Dear Sawtooth community,
I conducted an ACBC study and estimated the utilities with HB. Lighthouse Studio conveniently reports the part-worths (raw and zero-centered) and relative attribute importances which stem from the averages of every single respondent.
Now I would like to report the following:
1. 95% confidence interval for attribute levels.
Following the Bayesian approach, I take the alpha file and sort the utilities (after convergence) of every attribute level from low to high and note the 2.5th and 97.5th percentile for the interval. That part is easy.
However the confidence interval is based on the raw values reported in the alpha file. I would like to report part-worths using ZCD because I will anyhow report the zero-centered utilities as the main findings. Means, the confidence interval should also be on the same scale (ZCD, not raw).
How do I transform the (raw) utilities from the alpha file into the same ZCD scale that Lighthouse is using for the summary sheets. How do I proceed here?

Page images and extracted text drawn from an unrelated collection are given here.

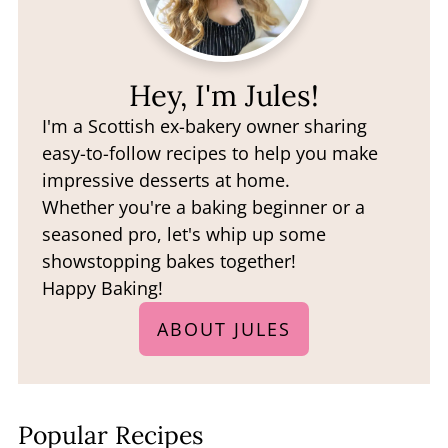
Hey, I'm Jules!
I'm a Scottish ex-bakery owner sharing
easy-to-follow recipes to help you make
impressive desserts at home.
Whether you're a baking beginner or a
seasoned pro, let's whip up some
showstopping bakes together!
Happy Baking!
ABOUT JULES
Popular Recipes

PS: When I cumulate the average part-worths within an attribute (across all draws after convergence), I get 0 (well almost 0, it's a figure with lots of decimal values). --> Saw the raw figures somehow sum up to zero... So aren't they actually zero-centered? This is confusing...
2. Standard deviations:
In Bayesian statistics, is it common to report standard deviations? If yes, I would also need the zero-centered ones? (this ties to question 1 above)
3. Significance of attributes and attribute levels
If I wanted to follow the Bayesian approach, I have to think a bit differently and count the percentage of alpha utilities (for every level) with the same sign. Is that correct?
So I would not declare an attribute level based on the Frequentist 95% convention, but just report as it is: e.g. if 92% of alpha draws have negative sign, I can say that with a confidence of 92% the level is "significant". Is that right?
In terms of attribute significance. I read in another thread that it does not make sense to calculate this, not just because it takes some effort but because in the end it's all relative and highly dependent on the level ranges and so on.